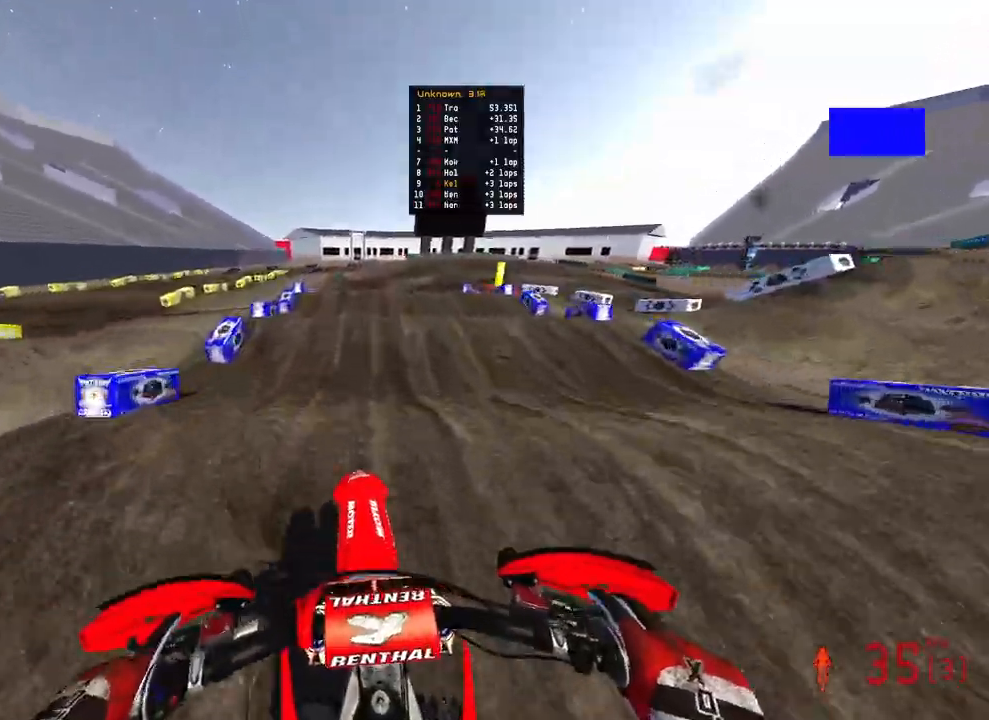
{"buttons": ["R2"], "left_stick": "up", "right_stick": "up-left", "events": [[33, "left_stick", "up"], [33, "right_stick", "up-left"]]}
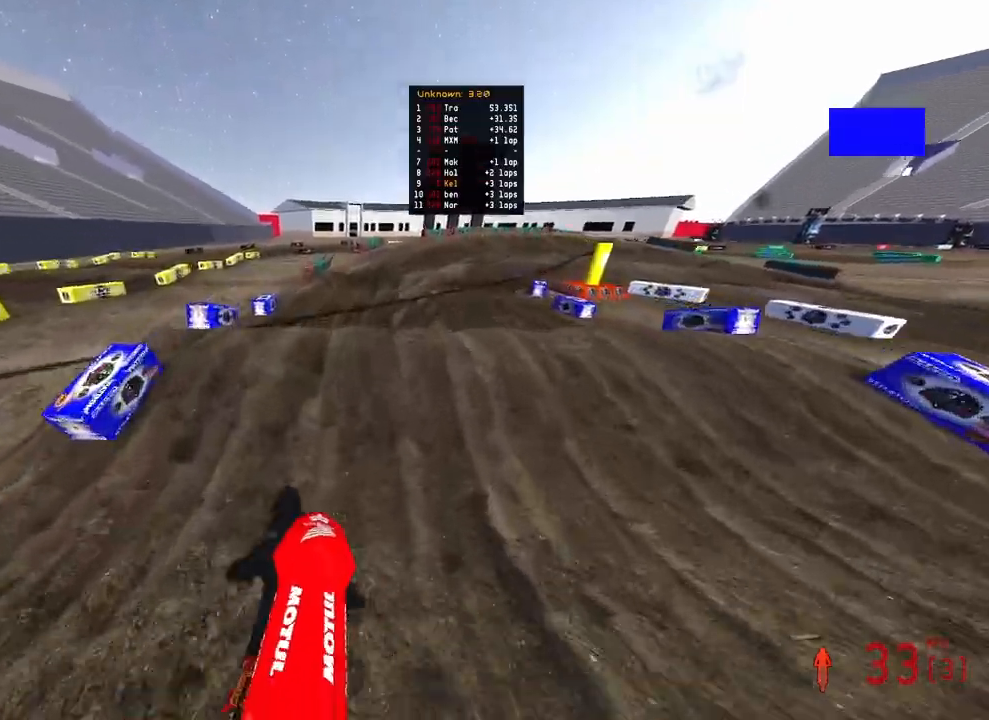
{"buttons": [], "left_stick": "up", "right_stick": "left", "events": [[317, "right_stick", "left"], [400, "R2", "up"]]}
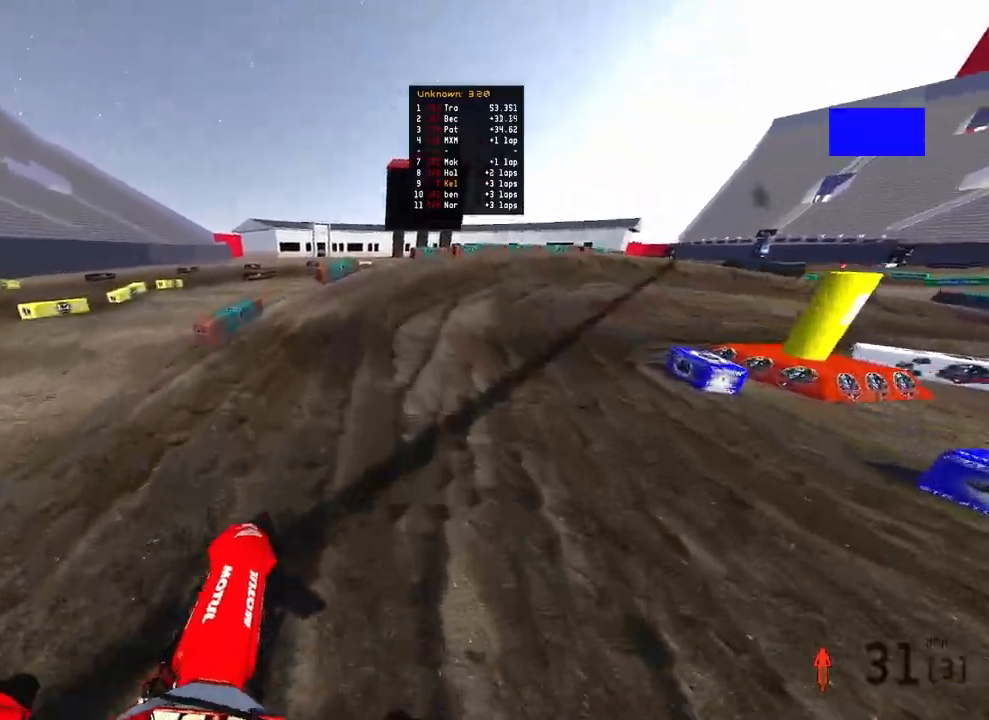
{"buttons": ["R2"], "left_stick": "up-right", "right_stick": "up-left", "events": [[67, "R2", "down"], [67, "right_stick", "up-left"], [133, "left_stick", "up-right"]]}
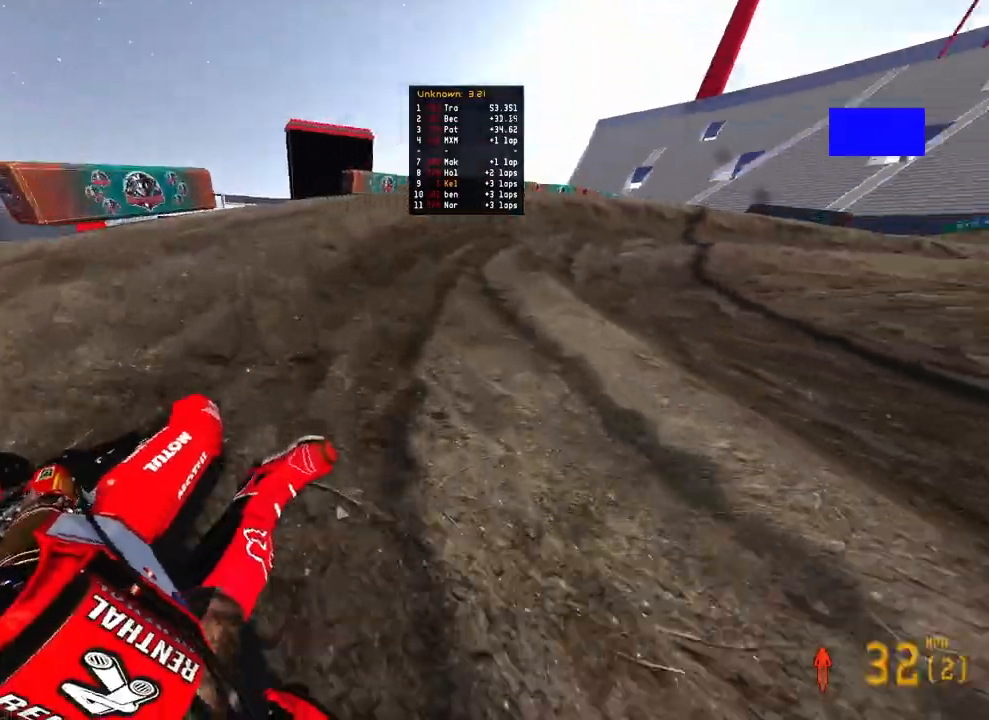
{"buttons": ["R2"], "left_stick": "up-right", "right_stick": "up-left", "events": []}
* * *
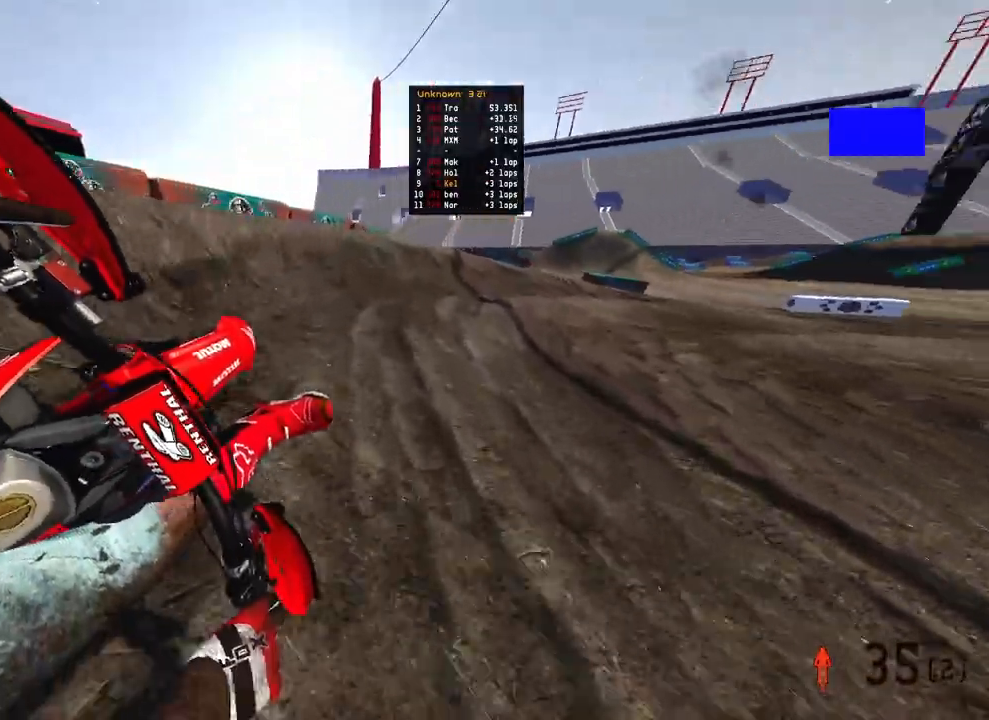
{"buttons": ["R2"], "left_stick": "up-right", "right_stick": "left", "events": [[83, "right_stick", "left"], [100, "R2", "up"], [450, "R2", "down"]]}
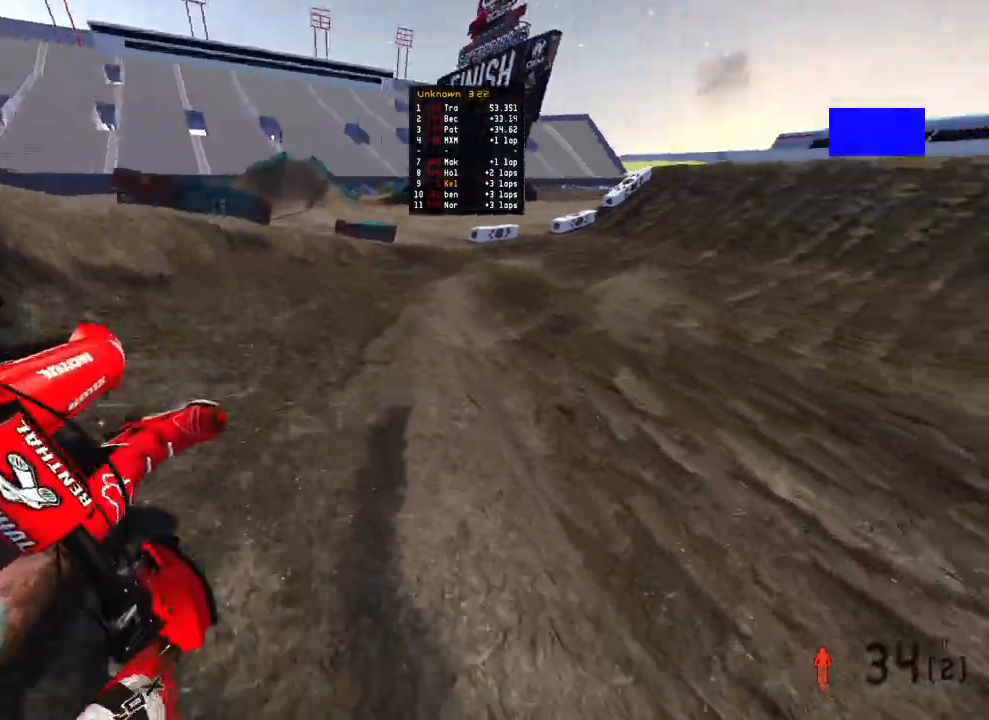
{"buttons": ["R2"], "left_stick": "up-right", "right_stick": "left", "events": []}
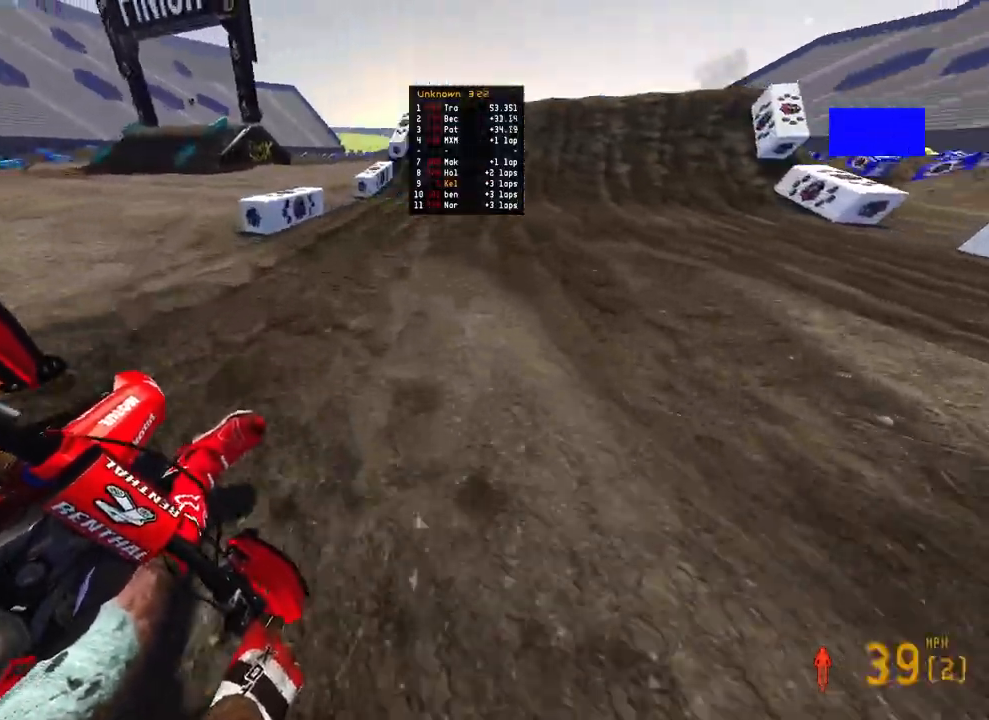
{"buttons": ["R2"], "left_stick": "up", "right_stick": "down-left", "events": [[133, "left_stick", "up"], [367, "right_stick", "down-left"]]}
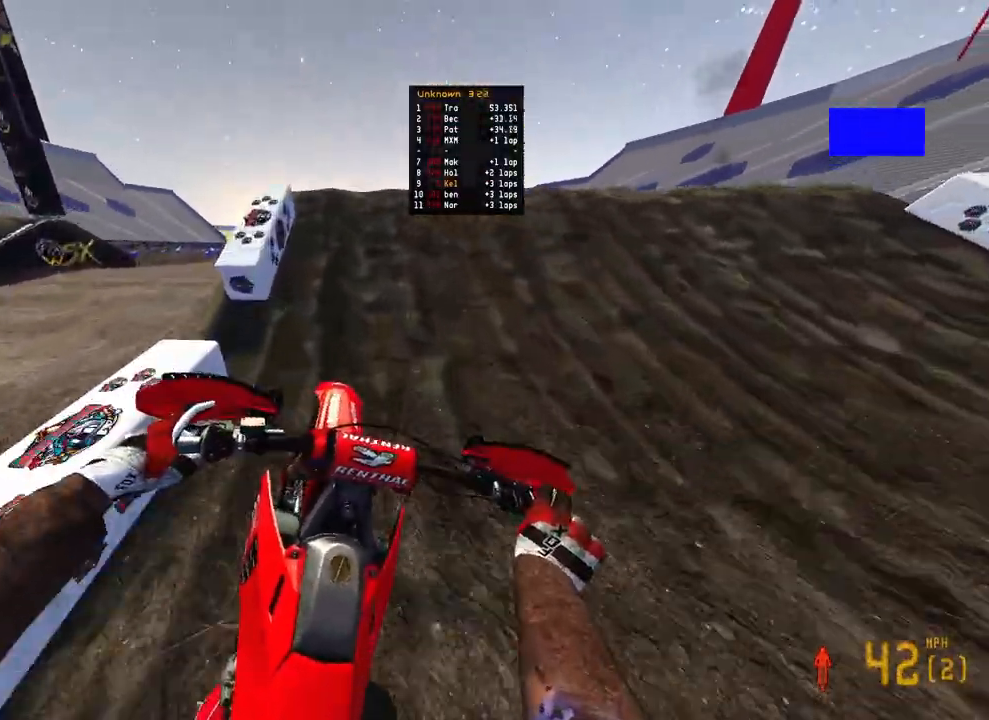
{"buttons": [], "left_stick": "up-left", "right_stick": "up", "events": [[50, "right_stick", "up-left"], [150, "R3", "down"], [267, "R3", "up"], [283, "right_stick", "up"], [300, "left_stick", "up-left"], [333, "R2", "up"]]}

How to complete this task — Go through the material and copy every line in which the word "down" occurs.

Response to this task —
{"buttons": ["R2"], "left_stick": "up-right", "right_stick": "up-left", "events": [[67, "R2", "down"], [67, "right_stick", "up-left"], [133, "left_stick", "up-right"]]}
{"buttons": ["R2"], "left_stick": "up-right", "right_stick": "left", "events": [[83, "right_stick", "left"], [100, "R2", "up"], [450, "R2", "down"]]}
{"buttons": ["R2"], "left_stick": "up", "right_stick": "down-left", "events": [[133, "left_stick", "up"], [367, "right_stick", "down-left"]]}
{"buttons": [], "left_stick": "up-left", "right_stick": "up", "events": [[50, "right_stick", "up-left"], [150, "R3", "down"], [267, "R3", "up"], [283, "right_stick", "up"], [300, "left_stick", "up-left"], [333, "R2", "up"]]}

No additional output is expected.